**Excerpt to read:**
--- --- ---
To do this job without spilling any transmission oil, you have to raise the rear end. My driveway slopes down and I augmented the slope with ramps. Say hello to Hades as you enter the underworld:




If you use ramps, you may be able to get in at the side, but you are usually lying on the ramps, which is bad. I found it better to go in from the rear using the differential crossmembers as monkey bars to help slide under. You will need a 10 mm wrench (preferably a box wrench) to undo the single bolt that holds the generator in. You will not be able to use a socket because the PPF (power plant frame) is in the way and there are no holes to pass a socket or extension through. There are no gaskets, only a thin O-ring as a seal, so there is nothing to buy. I managed to get the unit out with only one drop of oil being spilled. You can undo the connector with a flat jeweler’s screwdriver to hold the tab in a disengaged state.





You can see the mounting tab for the 10 mm bolt and just to its left, the O-ring. The speedo gear is the green item on the left. Transmission oil has an unusual aroma, so try to avoid getting any of it on anything. It may be best to put it in a bag to get it to your workbench.
--- --- ---
**Source material:**
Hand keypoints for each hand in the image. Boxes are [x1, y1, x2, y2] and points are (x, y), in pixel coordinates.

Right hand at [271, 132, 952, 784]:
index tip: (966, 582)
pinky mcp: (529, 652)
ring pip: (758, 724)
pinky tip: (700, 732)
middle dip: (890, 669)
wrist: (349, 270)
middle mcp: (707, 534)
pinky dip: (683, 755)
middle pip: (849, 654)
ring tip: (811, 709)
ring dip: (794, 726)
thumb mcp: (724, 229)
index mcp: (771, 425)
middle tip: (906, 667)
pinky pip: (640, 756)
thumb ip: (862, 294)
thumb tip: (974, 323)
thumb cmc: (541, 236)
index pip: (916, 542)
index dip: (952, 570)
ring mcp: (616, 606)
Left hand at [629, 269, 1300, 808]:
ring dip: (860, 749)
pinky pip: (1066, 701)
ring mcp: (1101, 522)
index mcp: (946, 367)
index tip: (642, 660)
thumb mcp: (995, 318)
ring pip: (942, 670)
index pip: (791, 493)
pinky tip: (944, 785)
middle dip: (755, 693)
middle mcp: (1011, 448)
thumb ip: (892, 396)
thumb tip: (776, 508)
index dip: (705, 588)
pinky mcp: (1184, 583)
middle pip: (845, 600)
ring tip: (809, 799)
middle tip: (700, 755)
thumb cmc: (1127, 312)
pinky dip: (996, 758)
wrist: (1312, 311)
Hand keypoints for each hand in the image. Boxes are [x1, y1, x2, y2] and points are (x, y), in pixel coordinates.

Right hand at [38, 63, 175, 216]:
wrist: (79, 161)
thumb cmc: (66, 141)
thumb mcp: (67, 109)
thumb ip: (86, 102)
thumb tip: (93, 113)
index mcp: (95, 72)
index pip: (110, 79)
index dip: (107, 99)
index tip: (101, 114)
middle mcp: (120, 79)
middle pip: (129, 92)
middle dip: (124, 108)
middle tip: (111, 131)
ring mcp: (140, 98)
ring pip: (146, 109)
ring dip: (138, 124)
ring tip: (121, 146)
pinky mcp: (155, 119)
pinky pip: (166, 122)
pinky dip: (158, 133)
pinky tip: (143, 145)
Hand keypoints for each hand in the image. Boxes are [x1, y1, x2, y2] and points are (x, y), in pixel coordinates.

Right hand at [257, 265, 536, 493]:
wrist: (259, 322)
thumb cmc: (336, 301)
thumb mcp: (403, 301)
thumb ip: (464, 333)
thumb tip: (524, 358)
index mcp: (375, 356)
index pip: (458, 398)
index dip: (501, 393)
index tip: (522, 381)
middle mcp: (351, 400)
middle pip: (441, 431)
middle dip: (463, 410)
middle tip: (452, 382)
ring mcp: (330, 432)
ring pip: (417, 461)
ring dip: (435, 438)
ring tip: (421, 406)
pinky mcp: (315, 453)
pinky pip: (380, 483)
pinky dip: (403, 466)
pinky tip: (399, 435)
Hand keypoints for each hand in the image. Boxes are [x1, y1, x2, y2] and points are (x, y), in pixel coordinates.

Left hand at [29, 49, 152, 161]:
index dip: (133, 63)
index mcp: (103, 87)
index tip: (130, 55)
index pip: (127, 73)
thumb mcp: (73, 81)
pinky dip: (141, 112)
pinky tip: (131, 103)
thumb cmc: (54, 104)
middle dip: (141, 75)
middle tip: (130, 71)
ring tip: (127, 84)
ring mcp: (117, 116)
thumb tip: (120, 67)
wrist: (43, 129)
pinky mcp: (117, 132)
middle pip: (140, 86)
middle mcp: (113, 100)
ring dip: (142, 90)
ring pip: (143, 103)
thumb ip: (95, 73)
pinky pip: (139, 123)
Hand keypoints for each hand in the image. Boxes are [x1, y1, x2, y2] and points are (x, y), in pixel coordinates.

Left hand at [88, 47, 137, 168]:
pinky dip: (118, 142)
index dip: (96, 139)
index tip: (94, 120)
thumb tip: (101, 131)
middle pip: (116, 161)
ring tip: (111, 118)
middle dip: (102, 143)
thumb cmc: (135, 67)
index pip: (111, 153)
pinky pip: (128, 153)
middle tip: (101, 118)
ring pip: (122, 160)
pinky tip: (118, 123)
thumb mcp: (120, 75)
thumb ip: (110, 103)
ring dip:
--- --- ---
**Assigned task 1:**
Decide whether each statement below agrees with the excerpt on removing the transmission generator. Answer yes or no for each, and quote the deciding words from the excerpt.
(a) A socket can be used to reach the bolt holding the generator.
(b) No new parts need to be bought because the only seal is a thin O-ring.
(c) The author found it best to slide in from the side while lying on the ramps.
**Assigned task 2:**
Answer these questions using the excerpt on removing the transmission generator.
(a) What size wrench undoes the bolt that holds the generator in?
(b) What color is the speedo gear?
(c) What tool can hold the connector's tab in a disengaged state?

**Written reply 1:**
(a) No: "You will not be able to use a socket because the PPF (power plant frame) is in the way and there are no holes to pass a socket or extension through."
(b) Yes: "There are no gaskets, only a thin O-ring as a seal, so there is nothing to buy."
(c) No: "I found it better to go in from the rear using the differential crossmembers as monkey bars to help slide under."

**Written reply 2:**
(a) A 10 mm wrench, preferably a box wrench.
(b) Green.
(c) A flat jeweler's screwdriver.